*Consigne 1:*
Résumez en deux phrases le texte sur les journées pédagogiques organisées par l'inspection.
*Consigne 2:*
Dans le texte sur les journées pédagogiques, quel argument l'inspection avance-t-elle face aux enseignants qui rechignent à s'installer ?
*Consigne 3:*
Rédigez la suite du texte sur les journées pédagogiques de l'inspection, en partant de sa dernière phrase.

*Texte de l'exercice:*
━━━━━━━━

Accueil : cinq biscuits, deux cafetières pour la communauté

Dans un collège de France comme dans de nombreux autres, des journées sont organisées par les inspections, pilotées par l’inspection générale, elle-même pilotée par le ministère de l’éducation nationale afin de prêcher la bonne parole du Renouveau pédagogique (tout parallèle avec Vatican II serait vain, il serait plus utile d’aller se renseigner sur le fiasco scolaire québécois pour en apprendre plus).
Donc, dans une grande salle de convivialité, qui comporte – Oh, outrage à la transmission horizontale – une estrade (!!!) sont convoqués tous les enseignants d’une discipline d’un secteur géographique donné.

Pour détendre tout le monde avant la « grand messe », un café, des gobelets en plastique et quelques gâteaux secs (viennoiseries dans les périodes fastes) ; la conversion des cœurs passe d’abord par une mise en bouche… Les professeurs qui se sont croisés au gré de leurs périodes de remplacement, se retrouvent. Il faut bien quelques avantages à être flexi-prof (de plus en plus d’enseignants affectés sur plusieurs établissements ; logique à l’heure du « travail d’équipe »); au moins, on connaît du monde.
Redevenu élève le temps d’une journée, l’enseignant est joueur et rechigne à s’installer. En grande professionnelle  des « ficelles pédagogiques », l’inspection a un argument imparable : si on commence maintenant, et qu’on écourte à midi, vous sortirez plus tôt. Ou comment entrer en matière en passionnant son public…

Soyez les apôtres de la pensée standardisée

Commence alors la longue invocation des nouveaux programmes et de leur mise en œuvre. Et la question cruciale « des attendus ». Le mystère demeurera sur l’identité des prescripteurs d’attendus… les politiques qui veulent acheter la paix sociale par une formation bradée ? Certains décideurs du monde du travail, ravis que les exigences au rabais permettent une stratification scolaire s’emboîtant avec les inégalités de qualification et rémunération ? Une institution dévouée qui a renoncé à l’exigence au nom de la bienveillance ? Les grands prêtres eux-mêmes se soumettent au grand architecte inconnu. Belle preuve de foi.
La litanie est longue : socle, différenciation, îlots, numérique, coopérer, mutualiser (les infinitifs sont très à la mode depuis la mise à mort de la conjugaison fortement encouragée par les Grenellocrates), parcours, autonomie, tablettes et créativité.

Et tout contrevenant se voit asséner ce nouvel Évangile : il n’y a aucune opposition entre compétences, connaissances et culture. C’est simplement notre vision latine qui a du mal à comprendre la vision anglo-saxonne. (On est donc dans le darwinisme culturel : s’adapter aux standards mondiaux pour ne pas dépérir ?…)

Le dogme : une sainte trinité procède à l’affirmation du socle :
– les cycles permettent de se donner le temps sur 3 ans pour acquérir les compétences (traduire : pas de redoublement = économies très substantielles)

━━━━━━━━

*Données enregistrées:*
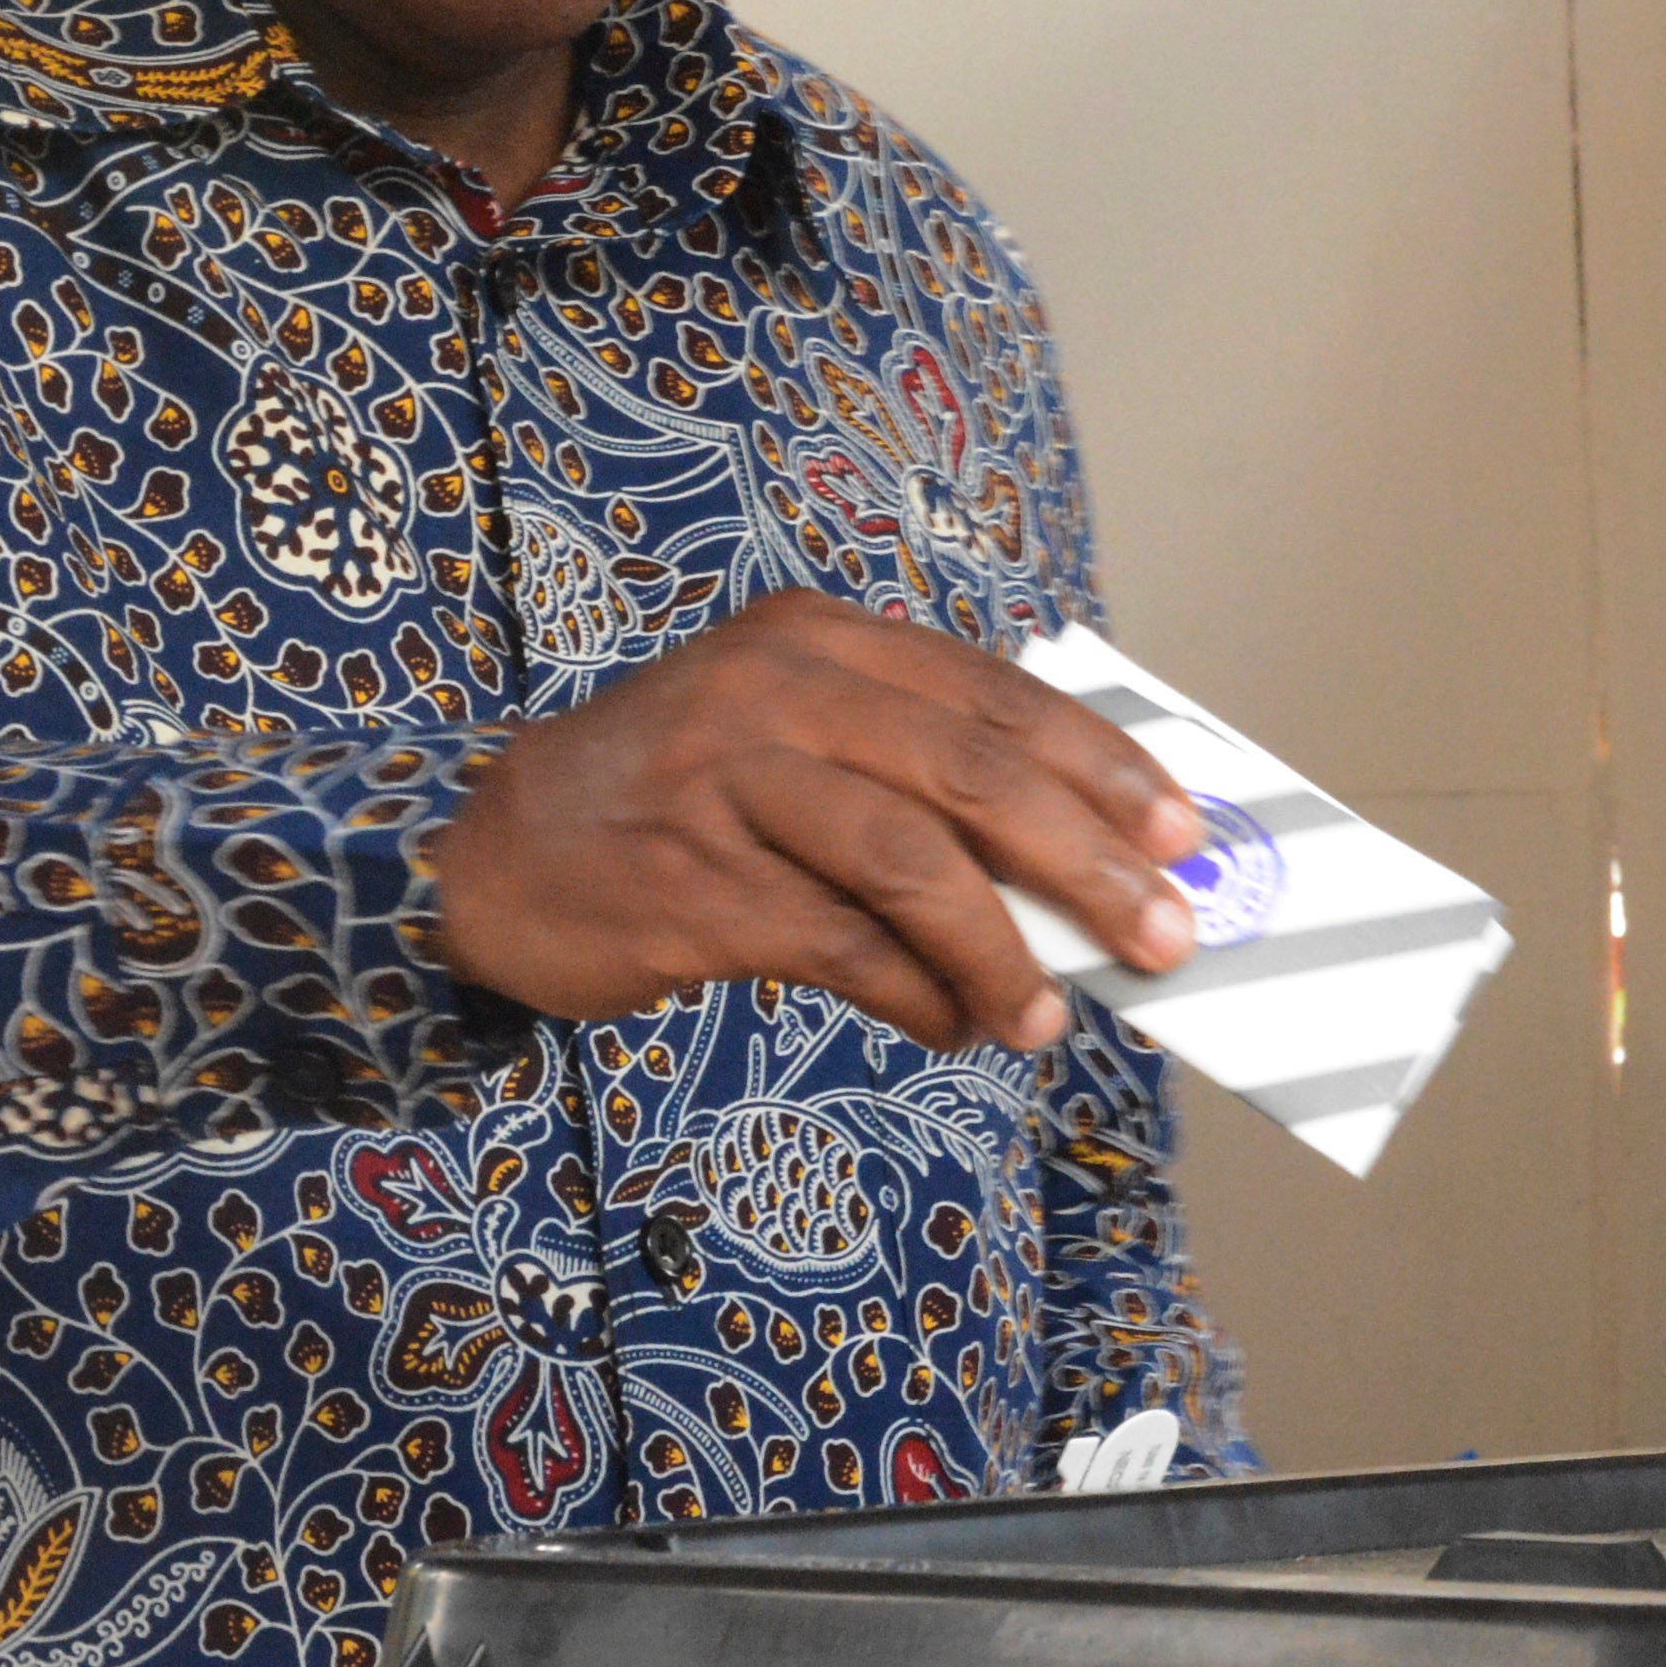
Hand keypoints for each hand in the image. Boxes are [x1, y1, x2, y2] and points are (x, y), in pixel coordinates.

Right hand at [429, 597, 1206, 1044]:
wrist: (481, 854)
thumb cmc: (669, 803)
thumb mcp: (787, 739)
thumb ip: (912, 776)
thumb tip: (1078, 865)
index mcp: (817, 639)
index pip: (994, 695)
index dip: (1102, 765)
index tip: (1184, 832)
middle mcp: (774, 690)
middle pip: (971, 773)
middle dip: (1088, 862)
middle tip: (1163, 934)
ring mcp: (726, 782)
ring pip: (911, 863)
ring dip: (1001, 953)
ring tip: (1045, 1020)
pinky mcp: (691, 881)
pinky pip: (839, 945)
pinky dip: (914, 994)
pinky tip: (952, 1027)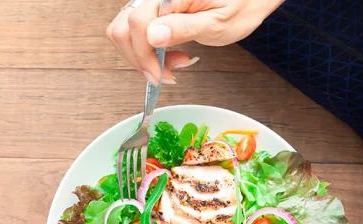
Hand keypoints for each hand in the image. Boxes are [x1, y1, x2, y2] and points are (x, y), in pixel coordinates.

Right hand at [106, 0, 283, 83]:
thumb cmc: (241, 6)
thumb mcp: (217, 23)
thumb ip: (183, 28)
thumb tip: (153, 35)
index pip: (138, 24)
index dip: (144, 55)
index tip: (159, 76)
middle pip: (122, 28)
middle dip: (139, 59)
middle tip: (165, 74)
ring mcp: (153, 1)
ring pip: (123, 31)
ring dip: (141, 56)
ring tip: (171, 64)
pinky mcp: (153, 10)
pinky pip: (135, 31)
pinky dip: (145, 49)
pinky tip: (167, 55)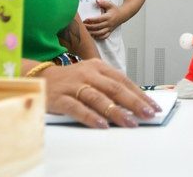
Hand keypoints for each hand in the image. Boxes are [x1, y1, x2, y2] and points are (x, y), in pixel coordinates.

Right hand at [40, 58, 160, 127]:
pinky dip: (91, 117)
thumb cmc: (71, 80)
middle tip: (148, 114)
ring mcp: (74, 85)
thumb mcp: (92, 77)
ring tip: (130, 122)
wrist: (39, 78)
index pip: (124, 81)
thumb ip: (110, 87)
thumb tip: (135, 103)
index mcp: (98, 67)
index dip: (140, 94)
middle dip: (134, 103)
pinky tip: (102, 125)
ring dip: (116, 112)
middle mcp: (88, 74)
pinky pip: (77, 108)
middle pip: (115, 88)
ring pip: (99, 98)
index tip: (153, 106)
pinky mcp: (60, 98)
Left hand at [83, 0, 121, 39]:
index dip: (91, 20)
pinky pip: (104, 36)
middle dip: (89, 27)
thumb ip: (103, 2)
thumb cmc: (115, 10)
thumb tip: (97, 0)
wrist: (123, 15)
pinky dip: (98, 37)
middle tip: (83, 25)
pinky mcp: (110, 31)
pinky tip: (93, 35)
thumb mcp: (110, 4)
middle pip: (98, 27)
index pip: (98, 19)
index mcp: (108, 17)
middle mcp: (108, 23)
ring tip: (86, 31)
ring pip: (100, 33)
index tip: (85, 20)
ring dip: (92, 33)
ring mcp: (109, 28)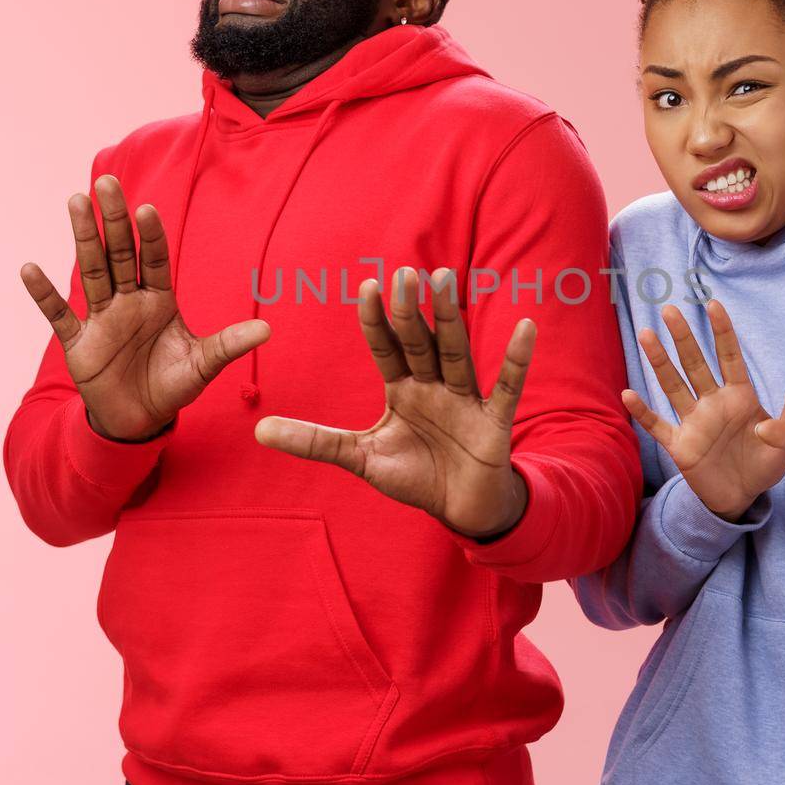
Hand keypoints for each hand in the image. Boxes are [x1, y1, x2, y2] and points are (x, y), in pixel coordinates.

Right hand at [19, 174, 269, 441]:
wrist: (140, 420)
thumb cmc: (173, 386)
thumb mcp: (204, 365)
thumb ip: (229, 345)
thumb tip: (268, 331)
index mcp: (159, 300)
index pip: (155, 259)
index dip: (151, 236)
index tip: (147, 210)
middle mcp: (129, 301)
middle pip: (120, 253)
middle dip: (114, 219)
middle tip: (108, 182)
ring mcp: (101, 318)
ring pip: (91, 271)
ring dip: (83, 238)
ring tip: (75, 201)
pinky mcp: (78, 342)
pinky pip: (57, 315)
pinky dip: (43, 294)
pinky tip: (30, 268)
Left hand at [254, 268, 532, 539]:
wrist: (463, 510)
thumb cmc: (416, 476)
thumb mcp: (360, 458)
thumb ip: (314, 441)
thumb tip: (258, 430)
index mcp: (402, 388)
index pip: (386, 347)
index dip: (378, 320)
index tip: (368, 286)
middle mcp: (434, 385)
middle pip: (421, 342)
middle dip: (412, 311)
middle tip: (405, 274)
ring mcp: (466, 400)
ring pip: (458, 353)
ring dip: (453, 319)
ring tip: (447, 282)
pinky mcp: (494, 421)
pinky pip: (508, 386)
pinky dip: (516, 359)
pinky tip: (526, 327)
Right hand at [625, 301, 784, 521]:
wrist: (742, 496)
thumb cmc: (764, 464)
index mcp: (739, 396)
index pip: (729, 357)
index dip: (722, 332)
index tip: (713, 304)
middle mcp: (713, 402)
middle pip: (695, 364)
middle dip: (683, 337)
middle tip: (670, 310)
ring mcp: (693, 422)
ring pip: (673, 386)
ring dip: (660, 362)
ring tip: (646, 335)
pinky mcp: (680, 445)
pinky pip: (658, 425)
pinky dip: (643, 412)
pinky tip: (628, 394)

━━━━━━━━

*Réponse 1:*
Dans un collège de France comme dans beaucoup d'autres, l'inspection convoque tous les enseignants d'une discipline d'un secteur pour promouvoir le Renouveau pédagogique, après un accueil avec café et gâteaux secs. La journée consiste en une longue présentation des nouveaux programmes, des « attendus » et d'une série de notions à la mode, avec l'affirmation qu'il n'y a aucune opposition entre compétences, connaissances et culture.

*Réponse 2:*
Si on commence maintenant et qu'on écourte à midi, ils sortiront plus tôt.

*Réponse 3:*
– des bilans de période et annuels figurent dans une nouvelle Bible : le LSUN (Livret Scolaire Unique Numérique). Très bizarrement, il semble qu’il ait droit, de par son caractère sacré, de contrevenir aux recommandations de la CNIL… (attention, « les bilans de période sont sommatifs sur le plan des contenus disciplinaires mais formatifs quant à l’acquisition des compétences » (sic) ; c’est limpide ; on sent le contact fréquent avec les élèves là… (zyva kèckidi lekeum ???)
– l’objectif poursuivi : que 100 % des élèves obtiennent leur DNB (le Graal !!!)

Faire confiance à son prochain (l’élève) dans une sérénité philosophique :

Dans des accès philosophiques, une inspectrice donne dans la psychologie de comptoir (« l’élève doit savoir ce qu’il doit faire, doit proposer des démarches, doit trouver des étapes ») digne de Mme Robine permettant au professeur de faire pipi, de surfer sur facebook, d’aller boire un café (comme il passe son temps à le faire). Cet apprenant, bon élève de Socrate (le prof servait à quelque chose dans la Grèce ancienne), féru de maïeutique (il sait tellement de choses) et soucieux de méthodologie nous fait penser avec un sourire nostalgique à Platon et Descartes. Le professeur, lui, doit être un genre de Barthes se posant toujours la question des éléments signifiants (au moins 10 occurrences dans la bouche de l’inspectrice) que les élèves doivent trouver ou retrouver.

Soyez charitables !

En guise de lecture, trois exemples de copies type paragraphe (euh pardon, « développement ») truffées de fautes de syntaxe et d’orthographe, mais aussi parfois de grossières erreurs et confusions, nous sont projetées.
Devant nos mines effarées, le verdict tombe sans appel : elles sont satisfaisantes.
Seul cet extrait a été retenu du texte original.